Deutschland haben. Sie können bis zur gesetzlichen Hinzuverdienstgrenze Einkommen durch Arbeit verdienen, ohne dass dies auf die Leistungen angerechnet wird.

Asylbewerber dürfen arbeiten, wenn

1. das Asylverfahren nicht innerhalb von neun Monaten nach der Stellung des Asylantrags unanfechtbar abgeschlossen ist,

2. die Bundesagentur für Arbeit zugestimmt hat oder durch Rechtsverordnung bestimmt ist, dass die Ausübung der Beschäftigung ohne Zustimmung der Bundesagentur für Arbeit zulässig ist, 

3. der Ausländer nicht Staatsangehöriger eines sicheren Herkunftsstaates ist und

4. der Asylantrag nicht als offensichtlich unbegründet oder als unzulässig abgelehnt wurde, es sei denn das Verwaltungsgericht hat die aufschiebende Wirkung der Klage gegen die Entscheidung des Bundesamtes angeordnet.
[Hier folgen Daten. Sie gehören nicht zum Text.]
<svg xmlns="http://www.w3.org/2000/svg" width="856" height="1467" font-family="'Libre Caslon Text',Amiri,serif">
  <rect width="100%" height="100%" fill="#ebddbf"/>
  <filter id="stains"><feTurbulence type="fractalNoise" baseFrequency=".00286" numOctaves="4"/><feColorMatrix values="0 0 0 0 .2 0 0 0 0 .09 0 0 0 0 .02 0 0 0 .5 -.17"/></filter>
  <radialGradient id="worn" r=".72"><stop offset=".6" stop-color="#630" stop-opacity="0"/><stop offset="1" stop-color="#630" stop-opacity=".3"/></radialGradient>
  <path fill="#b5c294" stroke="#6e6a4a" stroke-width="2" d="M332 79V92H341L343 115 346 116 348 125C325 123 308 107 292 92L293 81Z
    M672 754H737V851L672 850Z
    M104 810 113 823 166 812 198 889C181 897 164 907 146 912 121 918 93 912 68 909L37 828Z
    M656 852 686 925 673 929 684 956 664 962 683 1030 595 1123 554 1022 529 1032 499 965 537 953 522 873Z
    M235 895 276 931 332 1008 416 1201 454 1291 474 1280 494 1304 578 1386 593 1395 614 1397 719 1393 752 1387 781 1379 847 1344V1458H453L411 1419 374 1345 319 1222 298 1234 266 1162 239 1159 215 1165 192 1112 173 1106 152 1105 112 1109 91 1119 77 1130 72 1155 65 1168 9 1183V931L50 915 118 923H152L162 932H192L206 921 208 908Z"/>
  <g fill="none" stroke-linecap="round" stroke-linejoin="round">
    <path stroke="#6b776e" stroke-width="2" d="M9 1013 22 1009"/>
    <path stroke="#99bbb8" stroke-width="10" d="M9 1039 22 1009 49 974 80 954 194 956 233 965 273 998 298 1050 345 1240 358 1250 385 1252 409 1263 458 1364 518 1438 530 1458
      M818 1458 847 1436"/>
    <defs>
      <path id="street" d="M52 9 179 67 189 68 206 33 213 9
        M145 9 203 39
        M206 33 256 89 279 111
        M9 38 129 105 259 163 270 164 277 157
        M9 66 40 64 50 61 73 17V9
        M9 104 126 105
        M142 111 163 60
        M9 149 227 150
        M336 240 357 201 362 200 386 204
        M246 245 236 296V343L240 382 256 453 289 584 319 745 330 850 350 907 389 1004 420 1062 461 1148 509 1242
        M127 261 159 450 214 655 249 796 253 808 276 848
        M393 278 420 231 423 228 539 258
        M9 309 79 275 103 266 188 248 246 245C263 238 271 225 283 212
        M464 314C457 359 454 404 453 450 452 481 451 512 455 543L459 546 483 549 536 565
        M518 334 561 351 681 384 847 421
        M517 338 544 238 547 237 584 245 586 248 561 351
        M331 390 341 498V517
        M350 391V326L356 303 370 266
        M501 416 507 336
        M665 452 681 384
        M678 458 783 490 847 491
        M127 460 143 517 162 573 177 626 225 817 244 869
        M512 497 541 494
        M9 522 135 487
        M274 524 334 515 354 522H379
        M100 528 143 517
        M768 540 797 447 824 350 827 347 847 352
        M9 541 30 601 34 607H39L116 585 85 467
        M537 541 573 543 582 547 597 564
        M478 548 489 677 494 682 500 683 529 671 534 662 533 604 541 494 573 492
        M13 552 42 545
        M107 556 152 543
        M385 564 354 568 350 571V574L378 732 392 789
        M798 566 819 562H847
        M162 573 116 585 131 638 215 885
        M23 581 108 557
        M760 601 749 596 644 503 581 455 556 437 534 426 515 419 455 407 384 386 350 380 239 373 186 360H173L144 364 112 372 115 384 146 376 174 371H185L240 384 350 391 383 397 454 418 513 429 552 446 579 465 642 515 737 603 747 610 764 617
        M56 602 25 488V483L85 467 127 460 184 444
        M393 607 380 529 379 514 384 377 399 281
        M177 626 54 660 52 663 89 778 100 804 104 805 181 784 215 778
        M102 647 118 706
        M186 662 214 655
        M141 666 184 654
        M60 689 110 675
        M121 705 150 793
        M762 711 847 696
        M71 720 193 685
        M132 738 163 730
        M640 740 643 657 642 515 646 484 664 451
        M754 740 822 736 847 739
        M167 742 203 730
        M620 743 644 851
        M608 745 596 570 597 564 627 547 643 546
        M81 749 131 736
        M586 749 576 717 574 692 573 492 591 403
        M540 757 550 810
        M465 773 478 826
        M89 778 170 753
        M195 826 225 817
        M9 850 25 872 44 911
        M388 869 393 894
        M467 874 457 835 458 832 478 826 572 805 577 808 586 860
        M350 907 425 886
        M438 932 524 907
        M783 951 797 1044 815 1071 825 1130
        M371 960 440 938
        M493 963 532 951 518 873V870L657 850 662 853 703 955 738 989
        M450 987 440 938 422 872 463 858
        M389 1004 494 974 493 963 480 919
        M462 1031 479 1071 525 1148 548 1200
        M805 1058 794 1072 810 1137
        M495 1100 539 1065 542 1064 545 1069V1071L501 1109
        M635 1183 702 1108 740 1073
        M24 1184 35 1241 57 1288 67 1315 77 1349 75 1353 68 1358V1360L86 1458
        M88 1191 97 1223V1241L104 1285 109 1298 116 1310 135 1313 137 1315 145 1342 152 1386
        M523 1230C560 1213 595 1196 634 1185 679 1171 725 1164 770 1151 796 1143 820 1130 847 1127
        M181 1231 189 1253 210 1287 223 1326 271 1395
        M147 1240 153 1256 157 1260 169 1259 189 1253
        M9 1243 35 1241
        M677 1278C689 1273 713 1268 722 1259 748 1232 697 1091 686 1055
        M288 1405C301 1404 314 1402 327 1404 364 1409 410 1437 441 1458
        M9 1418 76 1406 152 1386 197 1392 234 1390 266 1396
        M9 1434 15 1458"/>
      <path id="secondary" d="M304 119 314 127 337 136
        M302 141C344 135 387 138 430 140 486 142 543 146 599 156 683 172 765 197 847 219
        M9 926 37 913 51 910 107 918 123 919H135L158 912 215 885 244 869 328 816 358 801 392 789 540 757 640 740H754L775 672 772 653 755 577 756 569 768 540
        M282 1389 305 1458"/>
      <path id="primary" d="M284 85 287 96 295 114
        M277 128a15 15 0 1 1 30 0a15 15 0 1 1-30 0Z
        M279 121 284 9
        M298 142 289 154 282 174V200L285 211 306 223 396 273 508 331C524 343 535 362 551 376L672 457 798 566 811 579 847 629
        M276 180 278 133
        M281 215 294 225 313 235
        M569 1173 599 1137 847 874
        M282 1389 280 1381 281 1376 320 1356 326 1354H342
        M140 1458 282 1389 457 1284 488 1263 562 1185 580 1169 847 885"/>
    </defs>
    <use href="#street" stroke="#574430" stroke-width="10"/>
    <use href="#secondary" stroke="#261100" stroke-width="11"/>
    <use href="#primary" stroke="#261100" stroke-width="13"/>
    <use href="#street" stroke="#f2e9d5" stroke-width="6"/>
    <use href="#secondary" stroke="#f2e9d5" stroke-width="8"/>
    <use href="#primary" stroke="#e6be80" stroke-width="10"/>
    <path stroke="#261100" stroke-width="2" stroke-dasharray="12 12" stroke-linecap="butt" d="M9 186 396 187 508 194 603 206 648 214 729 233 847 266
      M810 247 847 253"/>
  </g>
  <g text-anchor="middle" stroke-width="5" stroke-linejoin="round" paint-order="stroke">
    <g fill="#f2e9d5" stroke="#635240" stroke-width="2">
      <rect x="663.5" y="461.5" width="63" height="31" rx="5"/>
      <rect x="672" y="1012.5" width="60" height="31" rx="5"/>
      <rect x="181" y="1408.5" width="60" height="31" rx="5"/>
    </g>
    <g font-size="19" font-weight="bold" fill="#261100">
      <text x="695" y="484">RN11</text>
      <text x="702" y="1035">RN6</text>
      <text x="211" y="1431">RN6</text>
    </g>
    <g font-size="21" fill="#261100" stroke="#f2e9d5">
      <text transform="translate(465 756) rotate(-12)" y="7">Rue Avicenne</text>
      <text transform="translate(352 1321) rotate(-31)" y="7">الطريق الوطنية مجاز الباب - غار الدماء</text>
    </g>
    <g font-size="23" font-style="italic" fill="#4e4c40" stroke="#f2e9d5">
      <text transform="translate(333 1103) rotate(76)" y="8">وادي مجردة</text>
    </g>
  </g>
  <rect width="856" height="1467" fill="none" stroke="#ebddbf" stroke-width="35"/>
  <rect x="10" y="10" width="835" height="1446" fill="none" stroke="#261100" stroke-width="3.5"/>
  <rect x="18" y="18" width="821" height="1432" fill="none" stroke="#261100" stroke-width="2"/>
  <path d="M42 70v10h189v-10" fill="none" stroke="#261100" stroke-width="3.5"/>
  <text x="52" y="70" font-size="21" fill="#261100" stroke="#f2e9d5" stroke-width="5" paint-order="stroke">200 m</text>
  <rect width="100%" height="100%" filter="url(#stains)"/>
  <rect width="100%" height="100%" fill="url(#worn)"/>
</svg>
Darüber hinaus kann einem Asylbewerber, der sich seit drei Monaten gestattet im Bundesgebiet aufhält, die Ausübung einer Beschäftigung erlaubt werden, zum Beispiel wenn die Bundesagentur für Arbeit zugestimmt hat.

Geduldete unterliegen grundsätzlich einem Beschäftigungsverbot. Unter bestimmten Voraussetzungen kann die Ausländerbehörde ihnen nach drei Monaten Aufenthalt eine Beschäftigung erlauben.

Asylbewerber und Geduldete, die Leistungen nach dem Asylbewerberleistungsgesetz erhalten, dürfen einen individuell zu bestimmenden Betrag anrechnungsfrei hinzuverdienen.